**WHAT THE TASK ASKS**:
Please reproduce the entries below exactly, leaving the pictures out.

**DATA SHOWN**:
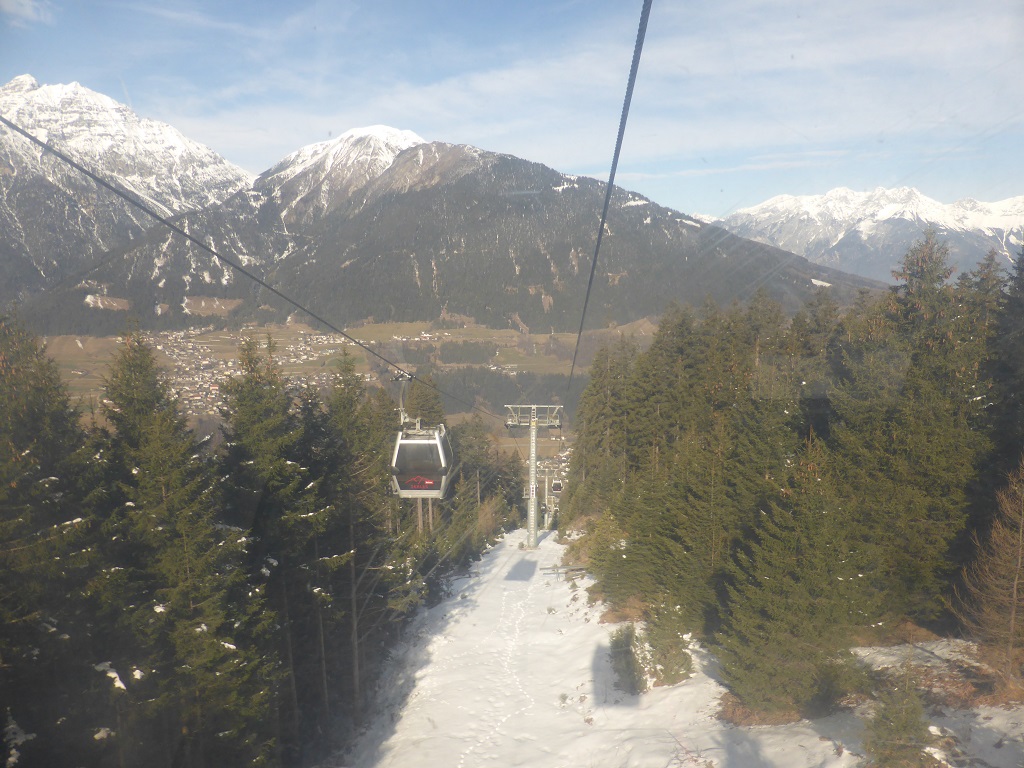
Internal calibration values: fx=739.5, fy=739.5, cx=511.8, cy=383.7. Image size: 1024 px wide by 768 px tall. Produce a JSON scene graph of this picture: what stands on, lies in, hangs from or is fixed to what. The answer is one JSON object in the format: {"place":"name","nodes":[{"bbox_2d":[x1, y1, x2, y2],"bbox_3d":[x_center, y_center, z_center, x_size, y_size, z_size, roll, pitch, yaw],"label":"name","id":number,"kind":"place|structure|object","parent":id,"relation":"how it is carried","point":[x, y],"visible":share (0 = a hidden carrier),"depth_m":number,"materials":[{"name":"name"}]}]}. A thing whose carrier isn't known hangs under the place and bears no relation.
{"place":"outdoors","nodes":[
{"label":"outdoors","id":0,"kind":"place"},
{"bbox_2d":[0,0,53,26],"label":"cloud","id":1,"kind":"structure","parent":0,"point":[13,7],"materials":[{"name":"white"}]},
{"bbox_2d":[0,74,256,311],"label":"snowy mountain","id":2,"kind":"structure","parent":0,"point":[30,80],"materials":[{"name":"white snow"}]},
{"bbox_2d":[22,317,661,430],"label":"valley","id":3,"kind":"structure","parent":0,"point":[276,330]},
{"bbox_2d":[136,326,362,414],"label":"village","id":4,"kind":"object","parent":3,"relation":"on","point":[160,347],"visible":0.42,"materials":[{"name":"white"}]},
{"bbox_2d":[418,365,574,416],"label":"forest","id":5,"kind":"object","parent":3,"relation":"on","point":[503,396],"visible":0.27,"materials":[{"name":"green plant"}]},
{"bbox_2d":[25,133,892,341],"label":"mountain","id":6,"kind":"structure","parent":0,"point":[471,175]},
{"bbox_2d":[0,0,1023,230],"label":"sky","id":7,"kind":"structure","parent":0,"point":[13,7],"materials":[{"name":"blue"}]},
{"bbox_2d":[339,526,1023,767],"label":"snowy path","id":8,"kind":"structure","parent":0,"point":[567,599],"materials":[{"name":"white snow"}]},
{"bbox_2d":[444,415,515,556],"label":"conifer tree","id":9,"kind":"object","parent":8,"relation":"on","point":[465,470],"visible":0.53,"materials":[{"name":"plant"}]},
{"bbox_2d":[504,404,564,547],"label":"lift tower","id":10,"kind":"structure","parent":8,"relation":"on","point":[535,538],"depth_m":36.45,"materials":[{"name":"metal"}]},
{"bbox_2d":[1,117,531,411],"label":"lift cable","id":11,"kind":"object","parent":10,"relation":"attached to","point":[77,166],"visible":0.92,"depth_m":8.99,"materials":[{"name":"black metal"}]},
{"bbox_2d":[390,371,451,498],"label":"gondola","id":12,"kind":"object","parent":11,"relation":"hanging from","point":[439,450],"visible":0.76,"depth_m":16.88,"materials":[{"name":"white metal"}]},
{"bbox_2d":[567,0,652,409],"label":"cable","id":13,"kind":"object","parent":10,"relation":"attached to","point":[603,222],"visible":0.95,"depth_m":7.04,"materials":[{"name":"black metal"}]},
{"bbox_2d":[551,475,563,494],"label":"gondola","id":14,"kind":"object","parent":13,"relation":"hanging from","point":[558,489],"visible":0.56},
{"bbox_2d":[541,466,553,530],"label":"lift pylon","id":15,"kind":"object","parent":8,"relation":"on","point":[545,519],"visible":0.52,"materials":[{"name":"metal"}]},
{"bbox_2d":[541,564,587,577],"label":"fence","id":16,"kind":"object","parent":8,"relation":"on","point":[543,569],"visible":0.69,"depth_m":25.34,"materials":[{"name":"brown wood"}]},
{"bbox_2d":[585,508,638,609],"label":"conifer tree","id":17,"kind":"object","parent":8,"relation":"on","point":[611,584],"visible":0.66,"depth_m":20.58,"materials":[{"name":"green plant"}]},
{"bbox_2d":[606,624,644,694],"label":"shrub","id":18,"kind":"object","parent":8,"relation":"on","point":[622,646],"visible":0.88,"depth_m":12.92,"materials":[{"name":"green plant"}]},
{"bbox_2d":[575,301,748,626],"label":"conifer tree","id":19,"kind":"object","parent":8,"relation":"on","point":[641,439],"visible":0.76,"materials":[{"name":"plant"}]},
{"bbox_2d":[642,598,691,686],"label":"shrub","id":20,"kind":"object","parent":8,"relation":"on","point":[675,661],"visible":0.86,"depth_m":12.85,"materials":[{"name":"green plant"}]},
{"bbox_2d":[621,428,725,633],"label":"tree","id":21,"kind":"object","parent":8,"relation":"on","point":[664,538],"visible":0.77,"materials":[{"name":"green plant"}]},
{"bbox_2d":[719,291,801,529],"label":"conifer tree","id":22,"kind":"object","parent":8,"relation":"on","point":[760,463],"visible":0.6,"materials":[{"name":"plant"}]},
{"bbox_2d":[719,438,868,722],"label":"conifer tree","id":23,"kind":"object","parent":8,"relation":"on","point":[774,599],"visible":0.94,"depth_m":10.74,"materials":[{"name":"plant"}]},
{"bbox_2d":[862,669,935,767],"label":"small conifer","id":24,"kind":"object","parent":8,"relation":"on","point":[902,719],"visible":0.96,"depth_m":7.88,"materials":[{"name":"plant"}]},
{"bbox_2d":[836,229,984,633],"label":"conifer tree","id":25,"kind":"object","parent":8,"relation":"on","point":[923,388],"visible":0.79,"depth_m":13.65,"materials":[{"name":"plant"}]},
{"bbox_2d":[953,459,1023,685],"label":"larch tree","id":26,"kind":"object","parent":8,"relation":"on","point":[1014,594],"visible":0.99,"depth_m":10.44,"materials":[{"name":"brown plant"}]},
{"bbox_2d":[963,244,1023,574],"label":"conifer tree","id":27,"kind":"object","parent":8,"relation":"on","point":[1020,304],"visible":0.74,"depth_m":13.10,"materials":[{"name":"plant"}]},
{"bbox_2d":[708,187,1023,285],"label":"snowy mountain","id":28,"kind":"structure","parent":0,"point":[1012,242],"materials":[{"name":"white snow"}]},
{"label":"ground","id":29,"kind":"structure","parent":0},
{"bbox_2d":[0,308,108,767],"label":"conifer tree","id":30,"kind":"object","parent":29,"relation":"on","point":[3,485],"visible":0.89,"depth_m":8.83,"materials":[{"name":"plant"}]},
{"bbox_2d":[93,325,267,767],"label":"conifer tree","id":31,"kind":"object","parent":29,"relation":"on","point":[174,493],"visible":0.89,"depth_m":10.56,"materials":[{"name":"plant"}]},
{"bbox_2d":[215,336,323,757],"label":"conifer tree","id":32,"kind":"object","parent":29,"relation":"on","point":[249,439],"visible":0.78,"depth_m":13.57,"materials":[{"name":"plant"}]},
{"bbox_2d":[307,353,397,713],"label":"conifer tree","id":33,"kind":"object","parent":29,"relation":"on","point":[352,424],"visible":0.7,"depth_m":18.18,"materials":[{"name":"plant"}]},
{"bbox_2d":[400,374,447,431],"bbox_3d":[-4.733,4.444,37.977,5.000,10.391,4.919,-7,10,-44],"label":"conifer tree","id":34,"kind":"object","parent":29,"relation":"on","point":[427,394],"visible":0.23,"depth_m":36.91,"materials":[{"name":"plant"}]},
{"bbox_2d":[566,336,634,519],"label":"conifer tree","id":35,"kind":"object","parent":29,"relation":"on","point":[592,375],"visible":0.63,"depth_m":30.65,"materials":[{"name":"plant"}]},
{"bbox_2d":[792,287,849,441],"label":"conifer tree","id":36,"kind":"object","parent":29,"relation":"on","point":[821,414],"visible":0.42,"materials":[{"name":"green plant"}]}
]}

**RESULT BELOW**:
Internal calibration values: fx=739.5, fy=739.5, cx=511.8, cy=383.7. Image size: 1024 px wide by 768 px tall. Produce a JSON scene graph of this picture: what stands on, lies in, hangs from or is fixed to what. The answer is one JSON object in the format: {"place":"name","nodes":[{"bbox_2d":[x1, y1, x2, y2],"bbox_3d":[x_center, y_center, z_center, x_size, y_size, z_size, roll, pitch, yaw],"label":"name","id":number,"kind":"place|structure|object","parent":id,"relation":"how it is carried","point":[x, y],"visible":share (0 = a hidden carrier),"depth_m":number,"materials":[{"name":"name"}]}]}. A thing whose carrier isn't known hangs under the place and bears no relation.
{"place":"outdoors","nodes":[
{"label":"outdoors","id":0,"kind":"place"},
{"bbox_2d":[0,0,53,26],"label":"cloud","id":1,"kind":"structure","parent":0,"point":[13,7],"materials":[{"name":"white"}]},
{"bbox_2d":[0,74,256,311],"label":"snowy mountain","id":2,"kind":"structure","parent":0,"point":[30,80],"materials":[{"name":"white snow"}]},
{"bbox_2d":[22,317,661,430],"label":"valley","id":3,"kind":"structure","parent":0,"point":[276,330]},
{"bbox_2d":[136,326,362,414],"label":"village","id":4,"kind":"object","parent":3,"relation":"on","point":[160,347],"visible":0.42,"materials":[{"name":"white"}]},
{"bbox_2d":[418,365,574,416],"label":"forest","id":5,"kind":"object","parent":3,"relation":"on","point":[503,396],"visible":0.27,"materials":[{"name":"green plant"}]},
{"bbox_2d":[25,133,892,341],"label":"mountain","id":6,"kind":"structure","parent":0,"point":[471,175]},
{"bbox_2d":[0,0,1023,230],"label":"sky","id":7,"kind":"structure","parent":0,"point":[13,7],"materials":[{"name":"blue"}]},
{"bbox_2d":[339,526,1023,767],"label":"snowy path","id":8,"kind":"structure","parent":0,"point":[567,599],"materials":[{"name":"white snow"}]},
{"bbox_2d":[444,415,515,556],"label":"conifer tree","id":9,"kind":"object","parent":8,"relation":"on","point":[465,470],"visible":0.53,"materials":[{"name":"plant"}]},
{"bbox_2d":[504,404,564,547],"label":"lift tower","id":10,"kind":"structure","parent":8,"relation":"on","point":[535,538],"depth_m":36.45,"materials":[{"name":"metal"}]},
{"bbox_2d":[1,117,531,411],"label":"lift cable","id":11,"kind":"object","parent":10,"relation":"attached to","point":[77,166],"visible":0.92,"depth_m":8.99,"materials":[{"name":"black metal"}]},
{"bbox_2d":[390,371,451,498],"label":"gondola","id":12,"kind":"object","parent":11,"relation":"hanging from","point":[439,450],"visible":0.76,"depth_m":16.88,"materials":[{"name":"white metal"}]},
{"bbox_2d":[567,0,652,409],"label":"cable","id":13,"kind":"object","parent":10,"relation":"attached to","point":[603,222],"visible":0.95,"depth_m":7.04,"materials":[{"name":"black metal"}]},
{"bbox_2d":[551,475,563,494],"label":"gondola","id":14,"kind":"object","parent":13,"relation":"hanging from","point":[558,489],"visible":0.56},
{"bbox_2d":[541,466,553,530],"label":"lift pylon","id":15,"kind":"object","parent":8,"relation":"on","point":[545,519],"visible":0.52,"materials":[{"name":"metal"}]},
{"bbox_2d":[541,564,587,577],"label":"fence","id":16,"kind":"object","parent":8,"relation":"on","point":[543,569],"visible":0.69,"depth_m":25.34,"materials":[{"name":"brown wood"}]},
{"bbox_2d":[585,508,638,609],"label":"conifer tree","id":17,"kind":"object","parent":8,"relation":"on","point":[611,584],"visible":0.66,"depth_m":20.58,"materials":[{"name":"green plant"}]},
{"bbox_2d":[606,624,644,694],"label":"shrub","id":18,"kind":"object","parent":8,"relation":"on","point":[622,646],"visible":0.88,"depth_m":12.92,"materials":[{"name":"green plant"}]},
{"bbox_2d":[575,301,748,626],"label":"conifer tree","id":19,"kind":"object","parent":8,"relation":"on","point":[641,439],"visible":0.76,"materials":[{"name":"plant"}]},
{"bbox_2d":[642,598,691,686],"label":"shrub","id":20,"kind":"object","parent":8,"relation":"on","point":[675,661],"visible":0.86,"depth_m":12.85,"materials":[{"name":"green plant"}]},
{"bbox_2d":[621,428,725,633],"label":"tree","id":21,"kind":"object","parent":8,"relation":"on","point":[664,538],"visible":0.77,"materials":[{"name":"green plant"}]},
{"bbox_2d":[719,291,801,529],"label":"conifer tree","id":22,"kind":"object","parent":8,"relation":"on","point":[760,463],"visible":0.6,"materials":[{"name":"plant"}]},
{"bbox_2d":[719,438,868,722],"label":"conifer tree","id":23,"kind":"object","parent":8,"relation":"on","point":[774,599],"visible":0.94,"depth_m":10.74,"materials":[{"name":"plant"}]},
{"bbox_2d":[862,669,935,767],"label":"small conifer","id":24,"kind":"object","parent":8,"relation":"on","point":[902,719],"visible":0.96,"depth_m":7.88,"materials":[{"name":"plant"}]},
{"bbox_2d":[836,229,984,633],"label":"conifer tree","id":25,"kind":"object","parent":8,"relation":"on","point":[923,388],"visible":0.79,"depth_m":13.65,"materials":[{"name":"plant"}]},
{"bbox_2d":[953,459,1023,685],"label":"larch tree","id":26,"kind":"object","parent":8,"relation":"on","point":[1014,594],"visible":0.99,"depth_m":10.44,"materials":[{"name":"brown plant"}]},
{"bbox_2d":[963,244,1023,574],"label":"conifer tree","id":27,"kind":"object","parent":8,"relation":"on","point":[1020,304],"visible":0.74,"depth_m":13.10,"materials":[{"name":"plant"}]},
{"bbox_2d":[708,187,1023,285],"label":"snowy mountain","id":28,"kind":"structure","parent":0,"point":[1012,242],"materials":[{"name":"white snow"}]},
{"label":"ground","id":29,"kind":"structure","parent":0},
{"bbox_2d":[0,308,108,767],"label":"conifer tree","id":30,"kind":"object","parent":29,"relation":"on","point":[3,485],"visible":0.89,"depth_m":8.83,"materials":[{"name":"plant"}]},
{"bbox_2d":[93,325,267,767],"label":"conifer tree","id":31,"kind":"object","parent":29,"relation":"on","point":[174,493],"visible":0.89,"depth_m":10.56,"materials":[{"name":"plant"}]},
{"bbox_2d":[215,336,323,757],"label":"conifer tree","id":32,"kind":"object","parent":29,"relation":"on","point":[249,439],"visible":0.78,"depth_m":13.57,"materials":[{"name":"plant"}]},
{"bbox_2d":[307,353,397,713],"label":"conifer tree","id":33,"kind":"object","parent":29,"relation":"on","point":[352,424],"visible":0.7,"depth_m":18.18,"materials":[{"name":"plant"}]},
{"bbox_2d":[400,374,447,431],"bbox_3d":[-4.733,4.444,37.977,5.000,10.391,4.919,-7,10,-44],"label":"conifer tree","id":34,"kind":"object","parent":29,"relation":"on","point":[427,394],"visible":0.23,"depth_m":36.91,"materials":[{"name":"plant"}]},
{"bbox_2d":[566,336,634,519],"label":"conifer tree","id":35,"kind":"object","parent":29,"relation":"on","point":[592,375],"visible":0.63,"depth_m":30.65,"materials":[{"name":"plant"}]},
{"bbox_2d":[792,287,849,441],"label":"conifer tree","id":36,"kind":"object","parent":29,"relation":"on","point":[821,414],"visible":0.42,"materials":[{"name":"green plant"}]}
]}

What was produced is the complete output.